» TEXTO EXTRAÍDO

La frase se viralizó en la semana, cuando se supo que Boca había pedido jugar de amarillo en el Monumental: “Pasaron de ‘ganarnos con la camiseta’ a no querer usarla en el clásico. Ni el peso se devaluó tanto”. Claro que Boca puede ganar hoy –de hecho, por torneos locales, en la última década cosechó más victorias que derrotas en Núñez–, pero cualquiera sea el resultado no será por la camiseta. El modelo suplente (es lindo, lo admito incluso como hincha de River) romperá en ventas o se acumulará en los depósitos como portador de desventuras, pero habla de un desconcierto de Boca y su invocación a un aquelarre futbolero, un llamamiento a rituales y hechizos por fuera del campo de juego. Más que repetir la vestimenta del triunfo contra Estudiantes, la porción roja y blanca del país interpretó la renuncia de Boca a su camiseta titular como un intento de cambiar el GPS moderno del superclásico, aun a cambio de sacrificar uno de sus colores.

» INSTRUCCIONES DE LA TAREA
Según el texto extraído, ¿qué había pedido Boca para jugar el clásico en el Monumental?

» DATOS PROPORCIONADOS
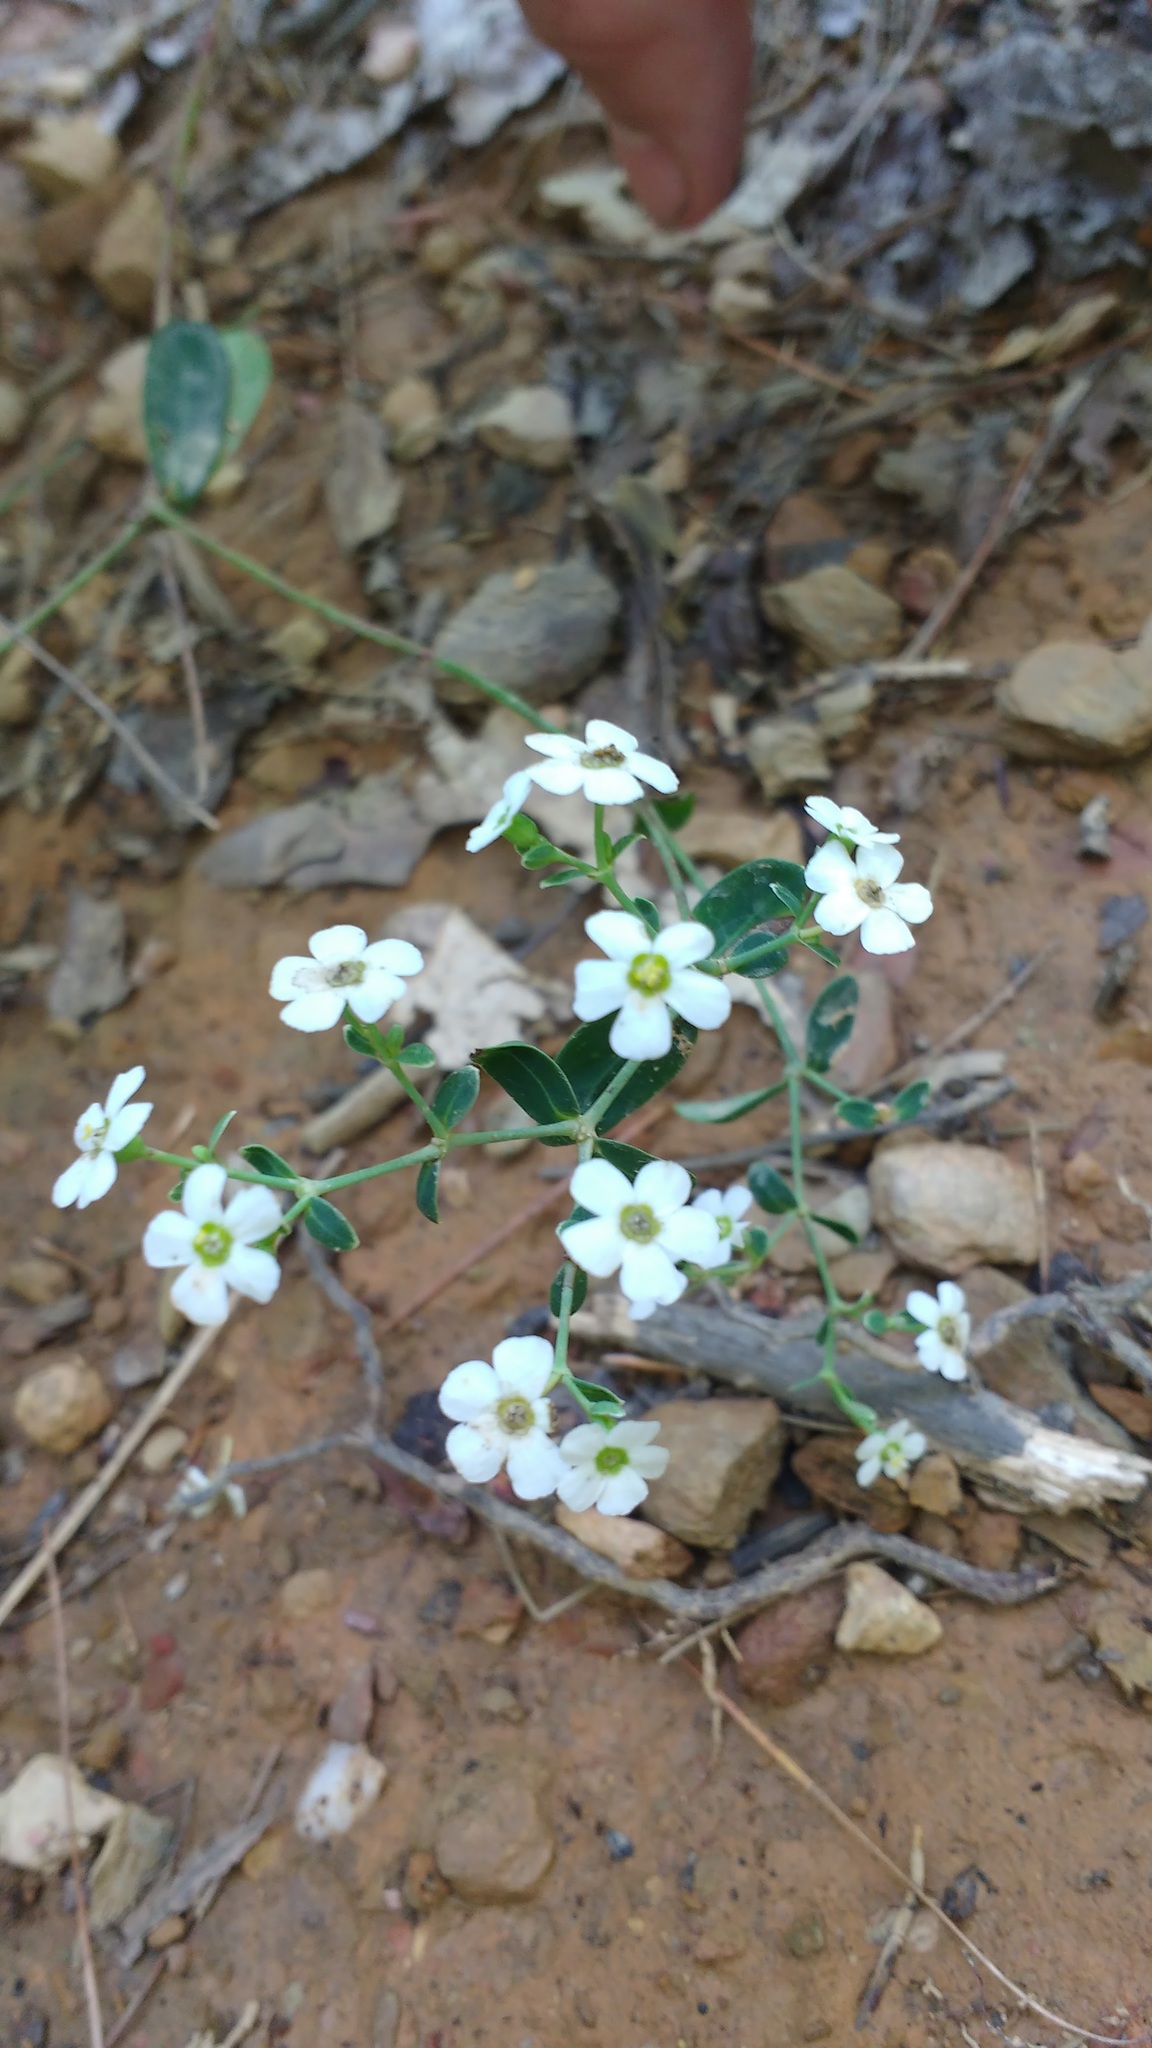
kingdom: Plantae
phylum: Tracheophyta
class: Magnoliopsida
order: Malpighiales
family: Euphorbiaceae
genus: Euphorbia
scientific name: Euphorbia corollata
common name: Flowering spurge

» RESULTADO DEL EJERCICIO
Jugar de amarillo.